Since the deal was announced in May, White Tale, the investment vehicle of hedge fund manager Keith Meister and New York-based fund 40 North, had raised its stake in Clariant to more than 20 percent, Reuters reported yesterday. White Tale’s rising stake, coupled with other Clariant shareholders who came out against the deal, left the Swiss company doubtful of mustering the two-thirds support necessary for the merger to go through, added Reuters.

In a joint statement, Peter R. Huntsman, President and CEO of Huntsman, and Hariolf Kottmann, CEO of Clariant, stated: "We remain convinced that the proposed merger of equals as agreed to on May 21, 2017, would have been in the long-term best interests of all of our shareholders. However, given the continued accumulation of Clariant shares by activist investor White Tale Holdings and its opposition to the transaction, which is now supported by some other shareholders, we believe that there is simply too much uncertainty as to whether Clariant will be able to secure the two-thirds shareholder approval that is required to approve the transaction under Swiss law. Under these circumstances and in light of the high level of disruption and uncertainty that has been created for both companies, we have jointly decided to terminate the merger agreement,” they said.

Neither company will pay a breakup fee.

Following a thorough analysis of all strategic alternatives, Clariant’s Board of Directors and Executive Committee unanimously considered the merger with Huntsman to be the best available option to further develop the company and increase the long-term value for all stakeholders, the company said in a press release.
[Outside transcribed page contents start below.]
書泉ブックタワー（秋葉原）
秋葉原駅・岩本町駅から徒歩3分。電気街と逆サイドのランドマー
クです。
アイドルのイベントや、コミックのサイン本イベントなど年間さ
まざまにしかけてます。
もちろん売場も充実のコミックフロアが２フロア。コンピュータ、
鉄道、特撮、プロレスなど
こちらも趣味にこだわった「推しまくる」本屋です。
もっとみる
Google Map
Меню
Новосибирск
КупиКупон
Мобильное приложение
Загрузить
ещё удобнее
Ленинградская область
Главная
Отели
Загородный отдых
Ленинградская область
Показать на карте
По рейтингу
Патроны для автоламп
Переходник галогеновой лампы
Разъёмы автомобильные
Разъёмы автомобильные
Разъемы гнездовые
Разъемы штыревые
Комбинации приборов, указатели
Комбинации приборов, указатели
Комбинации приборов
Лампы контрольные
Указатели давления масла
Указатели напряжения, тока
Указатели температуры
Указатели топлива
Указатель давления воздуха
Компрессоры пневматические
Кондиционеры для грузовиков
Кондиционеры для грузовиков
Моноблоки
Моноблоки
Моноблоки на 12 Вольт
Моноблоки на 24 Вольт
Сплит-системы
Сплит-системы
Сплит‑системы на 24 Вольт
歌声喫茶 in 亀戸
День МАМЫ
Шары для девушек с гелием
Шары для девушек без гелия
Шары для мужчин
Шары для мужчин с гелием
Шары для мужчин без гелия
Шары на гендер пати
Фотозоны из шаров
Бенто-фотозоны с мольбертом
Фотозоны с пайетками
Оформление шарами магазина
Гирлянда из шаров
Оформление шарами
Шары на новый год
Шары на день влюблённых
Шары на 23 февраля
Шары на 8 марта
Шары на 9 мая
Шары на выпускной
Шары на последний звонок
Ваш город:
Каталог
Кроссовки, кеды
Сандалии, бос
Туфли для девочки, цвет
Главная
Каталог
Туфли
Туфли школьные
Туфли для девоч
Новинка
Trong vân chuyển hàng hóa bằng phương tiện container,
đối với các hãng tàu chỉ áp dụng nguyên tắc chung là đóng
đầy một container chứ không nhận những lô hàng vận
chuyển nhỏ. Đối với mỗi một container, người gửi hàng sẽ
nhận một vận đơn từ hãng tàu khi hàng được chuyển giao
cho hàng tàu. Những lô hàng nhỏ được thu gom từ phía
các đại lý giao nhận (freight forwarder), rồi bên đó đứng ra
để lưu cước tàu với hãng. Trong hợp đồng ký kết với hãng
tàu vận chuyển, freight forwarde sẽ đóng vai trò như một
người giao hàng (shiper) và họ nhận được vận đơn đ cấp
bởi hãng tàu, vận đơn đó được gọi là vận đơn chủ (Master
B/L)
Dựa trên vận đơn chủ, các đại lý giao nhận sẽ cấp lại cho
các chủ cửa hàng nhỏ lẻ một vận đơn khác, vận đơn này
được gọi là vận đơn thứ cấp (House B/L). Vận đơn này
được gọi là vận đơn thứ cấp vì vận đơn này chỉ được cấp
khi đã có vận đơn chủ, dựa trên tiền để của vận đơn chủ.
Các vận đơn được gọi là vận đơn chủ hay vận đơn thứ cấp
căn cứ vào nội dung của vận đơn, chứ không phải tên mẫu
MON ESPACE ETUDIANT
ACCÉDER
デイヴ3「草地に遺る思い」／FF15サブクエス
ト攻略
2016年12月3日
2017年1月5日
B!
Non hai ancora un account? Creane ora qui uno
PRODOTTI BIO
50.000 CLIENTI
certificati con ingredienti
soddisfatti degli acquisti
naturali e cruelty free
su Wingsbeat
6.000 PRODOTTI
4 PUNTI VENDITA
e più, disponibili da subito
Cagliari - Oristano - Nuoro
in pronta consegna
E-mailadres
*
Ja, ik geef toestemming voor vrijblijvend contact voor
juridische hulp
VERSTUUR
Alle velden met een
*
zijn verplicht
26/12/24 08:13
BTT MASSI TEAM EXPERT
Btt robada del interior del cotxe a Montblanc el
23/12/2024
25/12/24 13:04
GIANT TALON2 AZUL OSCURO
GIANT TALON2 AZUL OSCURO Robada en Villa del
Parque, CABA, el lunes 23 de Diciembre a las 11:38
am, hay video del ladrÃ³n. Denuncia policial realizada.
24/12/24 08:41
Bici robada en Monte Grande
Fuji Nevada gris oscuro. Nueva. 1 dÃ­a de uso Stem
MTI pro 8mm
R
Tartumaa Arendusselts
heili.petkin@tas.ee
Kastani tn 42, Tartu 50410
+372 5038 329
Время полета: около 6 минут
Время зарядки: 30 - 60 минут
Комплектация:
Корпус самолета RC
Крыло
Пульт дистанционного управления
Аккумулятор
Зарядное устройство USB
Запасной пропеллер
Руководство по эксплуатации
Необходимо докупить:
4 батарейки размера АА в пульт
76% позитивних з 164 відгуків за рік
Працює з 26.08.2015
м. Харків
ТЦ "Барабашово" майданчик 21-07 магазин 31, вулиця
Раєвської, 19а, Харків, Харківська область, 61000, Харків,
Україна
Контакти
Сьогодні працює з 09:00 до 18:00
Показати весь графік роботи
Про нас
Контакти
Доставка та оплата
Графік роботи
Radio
This view has been and is shared by the vast majority of its shareholders, it added. Rudolf Wehrli, Chairman of the Board of Directors, said, “We regret the missed opportunity for value creation and thank our shareholders for their support. The Board of Directors, our Chief Executive Officer and our Executive Committee will now focus on our proven strategy to further strengthen the company’s market position as a globally leading specialty chemicals company.”

Clariant’s shares fell about 5% today as a result of the announcement, reports Reuters.